Cette recension a été publiée dans le numéro d’hiver de Politique étrangère
(n° 4/2018)
. Krzysztof Soloch propose une analyse de l’ouvrage de Jan Cienski, Start-Up Poland: The People Who Transformed an Economy (University Press of Chicago, 2018, 272 pages).

En 2019, la Pologne fêtera 30 ans de liberté. Les Polonais salueront le formidable décollage économique qui a accompagné cette tranche d’histoire. Le livre de Jan Cienski arrive à point nommé. Durant plus de dix ans, comme responsable du bureau polonais du prestigieux Financial Times, il fut un témoin direct des changements économiques exceptionnels qui ont permis à la Pologne non seulement de doubler son produit intérieur brut, mais surtout d’échapper à la récession en 2009, et de devenir le seul pays d’Europe à enregistrer une croissance continue depuis 1992.

Bien que nombre d’analyses économiques aient déjà été consacrées à la Pologne de cette période, l’ouvrage de Jan Cienski a le mérite d’aborder la question de la transition économique en s’écartant des sentiers battus. Le lecteur n’est pas inondé de données statistiques, mais découvre la naissance du capitalisme polonais à travers des histoires personnelles de pionniers polonais qui ont pris le risque de développer leurs propres affaires dans le contexte particulier d’une économie post-communiste dévastée.
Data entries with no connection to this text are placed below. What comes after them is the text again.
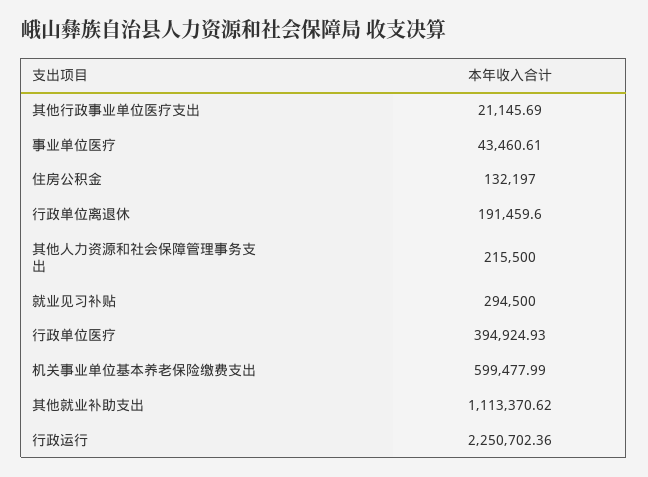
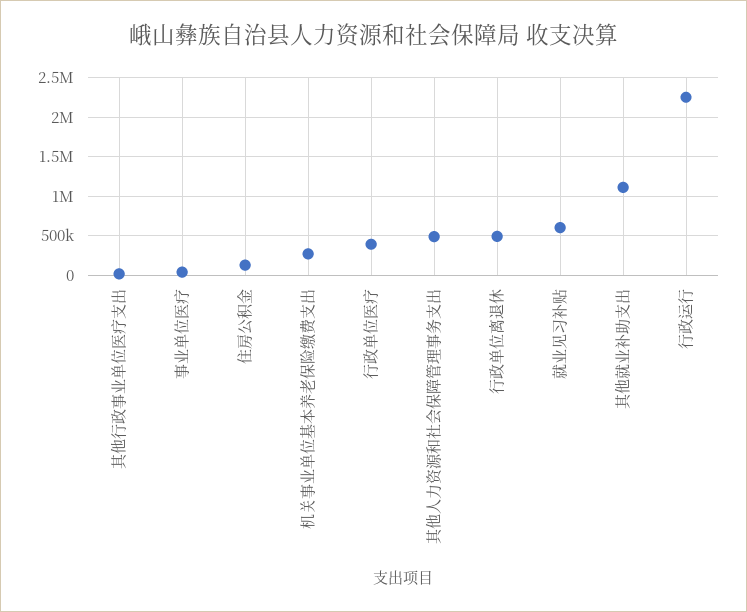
  {
    "其他行政事业单位医疗支出": 21145.69,
    "事业单位医疗": 43460.61,
    "住房公积金": 132197,
-   "行政单位离退休": 191459.6,
+   "行政单位离退休": 500000,
-   "其他人力资源和社会保障管理事务支出": 215500,
+   "其他人力资源和社会保障管理事务支出": 500000,
-   "就业见习补贴": 294500,
+   "就业见习补贴": 600000,
    "行政单位医疗": 394924.93,
-   "机关事业单位基本养老保险缴费支出": 599477.99,
+   "机关事业单位基本养老保险缴费支出": 300000,
    "其他就业补助支出": 1113370.62,
    "行政运行": 2250702.36
  }

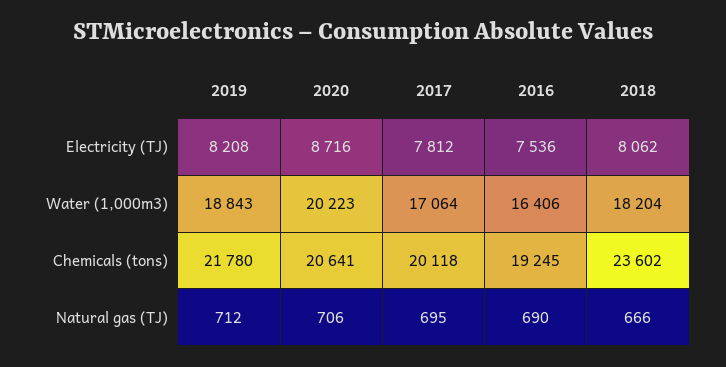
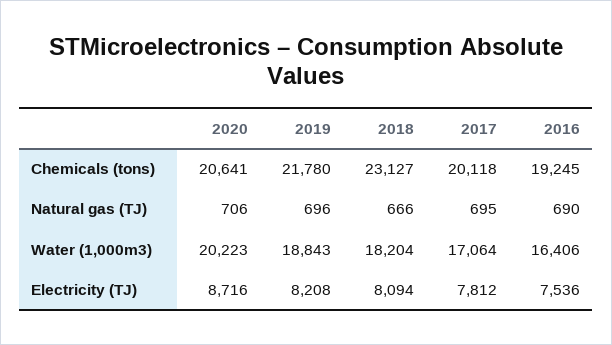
  {
    "2019": {
      "Electricity (TJ)": 8208,
      "Water (1,000m3)": 18843,
      "Chemicals (tons)": 21780,
-     "Natural gas (TJ)": 712
+     "Natural gas (TJ)": 696
    },
    "2020": {
      "Electricity (TJ)": 8716,
      "Water (1,000m3)": 20223,
      "Chemicals (tons)": 20641,
      "Natural gas (TJ)": 706
    },
    "2017": {
      "Electricity (TJ)": 7812,
      "Water (1,000m3)": 17064,
      "Chemicals (tons)": 20118,
      "Natural gas (TJ)": 695
    },
    "2016": {
      "Electricity (TJ)": 7536,
      "Water (1,000m3)": 16406,
      "Chemicals (tons)": 19245,
      "Natural gas (TJ)": 690
    },
    "2018": {
-     "Electricity (TJ)": 8062,
+     "Electricity (TJ)": 8094,
      "Water (1,000m3)": 18204,
-     "Chemicals (tons)": 23602,
+     "Chemicals (tons)": 23127,
      "Natural gas (TJ)": 666
    }
  }

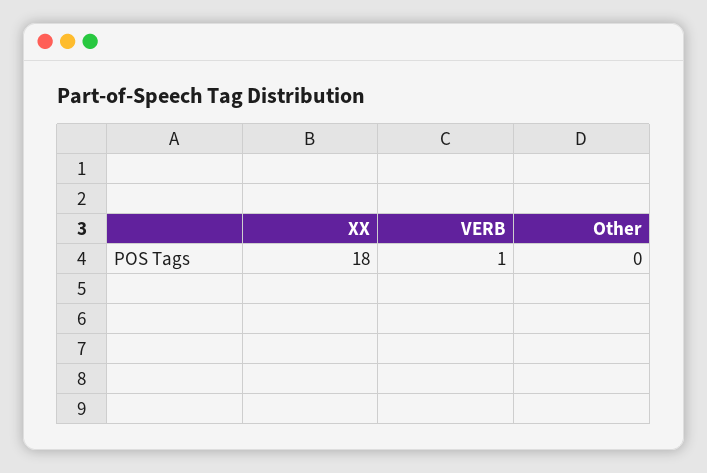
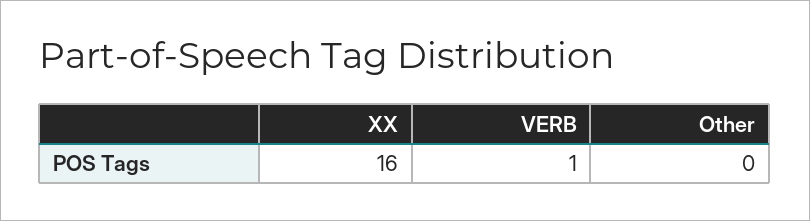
  {
-   "XX": 18,
+   "XX": 16,
    "VERB": 1,
    "Other": 0
  }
Le livre s’ouvre sur le passage douloureux d’une République populaire à la Troisième République. Les réformes économiques mises en place par le premier gouvernement de Tadeusz Mazowiecki sont racontées par des entrepreneurs qui soulignent eux-mêmes que rien n’était gagné d’avance, et que l’impopularité de ces réformes aurait pu être utilisée par les communistes pour détourner la Pologne du chemin menant vers un système libéral. Le lecteur découvre alors qu’à la fin des années 1980, 75 % de l’économie polonaise était sous monopole d’État ; seule la campagne était relativement épargnée. Les communistes n’ont en effet jamais réussi à soumettre la campagne polonaise – idée aussi absurde, commente l’auteur, que de tenter de mettre une selle à une vache, comme disait Staline. Dans le même temps, Jan Cienski explique comment, à la fin de la période communiste, les Polonais ont appris à se débrouiller. Leur esprit d’entreprise les a servis après la chute du communisme.

Dans les chapitres suivants, l’auteur met en lumière l’évolution très dynamique du secteur privé en Pologne au début des années 1990 – une caractéristique de la transition polonaise. Ce dynamisme était inconnu dans d’autres pays de l’ancien bloc communiste.

Le côté novateur de l’ouvrage mérite d’être souligné. Le lecteur plonge dès les premières pages dans la vie personnelle d’entrepreneurs qui ont dû faire face à l’absence de banques modernes, à des impôts très élevés, à des problèmes de visas, à des douanes et des administrations mal préparées pour les accompagner. Grâce à ces récits, le lecteur saisit l’importance de ce secteur privé qui a majoritairement contribué au succès de la transition économique polonaise. Certaines comparaisons peuvent être jugées hasardeuses, notamment lorsque l’auteur parle d’« oligarques polonais » en décrivant les investisseurs les plus fortunés de Pologne. Or il est difficile de comparer les entrepreneurs polonais aux oligarques de Russie ou d’Ukraine, dont la fortune provient souvent de transactions peu transparentes.

Sans conteste, cet ouvrage, qui peut se lire d’une seule traite, est d’une grande utilité pour comprendre l’un des aspects du succès de la transition économique polonaise.